• SELECTED EXTRACT
Research conducted by Mrs A.M. Thomas, August 1984
Families with a dissenting background certainly give the family historian a hard life, being mostly outside the standard parish registers. However, useful clues can sometimes be found in a other quarters and this is true to some extent of the Clarkes of Chenies.
The earliest reference I have come across is in a 1783 mortgage deed and, by following the trail through a network of deeds, one comes to the conclusion that the premises concerned were on the site of the present block of houses which includes No. 10 Chenies. The deed refers to two pairs of dwellings on the site, one pair being originally a thatched barn. In one of the non-barn pair lived a Samuel Clarke.
He was probably not a very young man at the time for, a few years later, in 1798, when a French invasion was thought likely, a return was drawn up of men aged from 16 to 60. In this Samuel Clarke senior and Samuel Clarke junior are both listed as wheelwrights. It was presumably Samuel junior who, in 1795, had married Mary Abbee at Rickmansworth. He was described as ‘of Chenies’ and she is likely to have belonged to the family which leased brick-making premises somewhere in the modern Chorleywood Station area, i.e. just over the border in what was then Rickmansworth but part of the Duke of Bedford’s estate. The name has links with the Chenies Baptists. The date would allow an eldest child of the couple to figure as the Samuel Clarke of the 1841 and 1851 Census Returns.
As a matter of fact there appears to have been a definite concentration of Baptists in the area around the Chapel in Chenies (called in the 1861 Census ‘the Upper End’) and clues to a whole network of business transactions and marriage alliances are plentiful. Not that the little Chapel register for 1783 to 1812 deposited in the Registrar General’s Department is very helpful for the Clarke clan for it appears to heve been rather erratically kept; there is only one Clarke entry, that of the burial of an 8 months-old child of Samuel and Mary Clarke in 1802.
In 1793 both the Samuels had appeared among the supporters of the declaration of loyalty to the Crown, drawn up at a meeting of inhabitants of Chenies and some neighbouring parishes and now preserved among the parish records.

At this time Samuel senior, and possibly his son also, appears to have been living on the above-mentioned premises at the end of the village, and to have had a wheelwright’s workshop there. An 1802 Survey of the Bedford estate refers to the inconvenience caused by the quantities of their timber lying by the highway and advises that a piece of land from the adjoining field, Wyburns, should be let to the wheelwright so as to remove this nuisance.

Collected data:
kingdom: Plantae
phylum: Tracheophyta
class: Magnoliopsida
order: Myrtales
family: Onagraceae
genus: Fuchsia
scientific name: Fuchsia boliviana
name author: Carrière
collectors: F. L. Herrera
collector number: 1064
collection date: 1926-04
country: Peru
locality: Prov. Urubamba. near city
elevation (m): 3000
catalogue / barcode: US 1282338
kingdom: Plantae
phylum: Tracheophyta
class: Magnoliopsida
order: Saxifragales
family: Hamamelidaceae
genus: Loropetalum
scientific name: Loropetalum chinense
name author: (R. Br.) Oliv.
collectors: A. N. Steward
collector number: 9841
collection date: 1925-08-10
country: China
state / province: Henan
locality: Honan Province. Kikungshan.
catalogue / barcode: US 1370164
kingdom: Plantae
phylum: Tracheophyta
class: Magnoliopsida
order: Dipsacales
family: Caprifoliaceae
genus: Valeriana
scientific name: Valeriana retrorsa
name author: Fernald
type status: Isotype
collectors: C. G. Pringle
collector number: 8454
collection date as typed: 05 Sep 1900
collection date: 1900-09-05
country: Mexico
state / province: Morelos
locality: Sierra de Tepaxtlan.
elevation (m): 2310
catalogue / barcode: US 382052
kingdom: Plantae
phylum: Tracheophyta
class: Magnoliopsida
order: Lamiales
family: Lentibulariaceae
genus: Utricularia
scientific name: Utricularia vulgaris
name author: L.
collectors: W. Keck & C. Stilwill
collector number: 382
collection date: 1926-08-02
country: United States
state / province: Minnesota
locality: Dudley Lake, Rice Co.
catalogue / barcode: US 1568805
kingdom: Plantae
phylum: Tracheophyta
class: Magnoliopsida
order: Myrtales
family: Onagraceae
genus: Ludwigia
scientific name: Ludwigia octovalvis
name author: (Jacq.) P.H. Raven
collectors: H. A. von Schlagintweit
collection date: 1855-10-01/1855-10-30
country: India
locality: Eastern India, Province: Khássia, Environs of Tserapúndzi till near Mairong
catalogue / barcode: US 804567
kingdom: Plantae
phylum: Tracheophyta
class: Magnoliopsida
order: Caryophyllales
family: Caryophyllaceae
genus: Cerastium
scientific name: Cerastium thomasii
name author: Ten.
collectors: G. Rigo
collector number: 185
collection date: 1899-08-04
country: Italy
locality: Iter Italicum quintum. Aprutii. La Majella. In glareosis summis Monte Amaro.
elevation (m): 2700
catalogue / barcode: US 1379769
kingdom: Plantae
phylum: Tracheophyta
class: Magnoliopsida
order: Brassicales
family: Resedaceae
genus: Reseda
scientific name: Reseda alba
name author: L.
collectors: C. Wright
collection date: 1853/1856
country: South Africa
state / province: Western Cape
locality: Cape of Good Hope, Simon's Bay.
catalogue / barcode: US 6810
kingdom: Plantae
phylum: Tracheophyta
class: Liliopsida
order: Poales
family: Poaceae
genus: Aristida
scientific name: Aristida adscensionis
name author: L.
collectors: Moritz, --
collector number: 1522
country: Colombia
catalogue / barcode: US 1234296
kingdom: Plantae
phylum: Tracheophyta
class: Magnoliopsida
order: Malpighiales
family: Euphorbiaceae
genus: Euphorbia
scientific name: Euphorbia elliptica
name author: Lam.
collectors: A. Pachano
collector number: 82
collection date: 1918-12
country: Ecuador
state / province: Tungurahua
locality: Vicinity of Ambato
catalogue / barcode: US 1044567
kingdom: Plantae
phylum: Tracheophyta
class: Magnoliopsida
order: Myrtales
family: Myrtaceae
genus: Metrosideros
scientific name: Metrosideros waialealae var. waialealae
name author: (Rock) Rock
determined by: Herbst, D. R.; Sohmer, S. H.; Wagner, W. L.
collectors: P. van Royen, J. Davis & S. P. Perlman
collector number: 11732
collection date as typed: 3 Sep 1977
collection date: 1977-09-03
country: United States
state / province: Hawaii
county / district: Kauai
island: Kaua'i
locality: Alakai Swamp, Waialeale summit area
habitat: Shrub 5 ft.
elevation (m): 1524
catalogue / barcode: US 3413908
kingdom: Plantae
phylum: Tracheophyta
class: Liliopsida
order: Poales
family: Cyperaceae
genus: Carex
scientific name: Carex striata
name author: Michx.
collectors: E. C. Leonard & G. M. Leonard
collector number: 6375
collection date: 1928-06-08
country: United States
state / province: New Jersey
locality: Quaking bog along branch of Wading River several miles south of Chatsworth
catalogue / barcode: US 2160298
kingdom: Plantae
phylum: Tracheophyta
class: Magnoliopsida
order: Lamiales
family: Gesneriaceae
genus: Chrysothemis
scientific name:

• TASK STATEMENT
According to the research notes on the Clarkes of Chenies, what trade were Samuel Clarke senior and Samuel Clarke junior both listed as in the 1798 return?

• FINISHED TASK
Wheelwrights.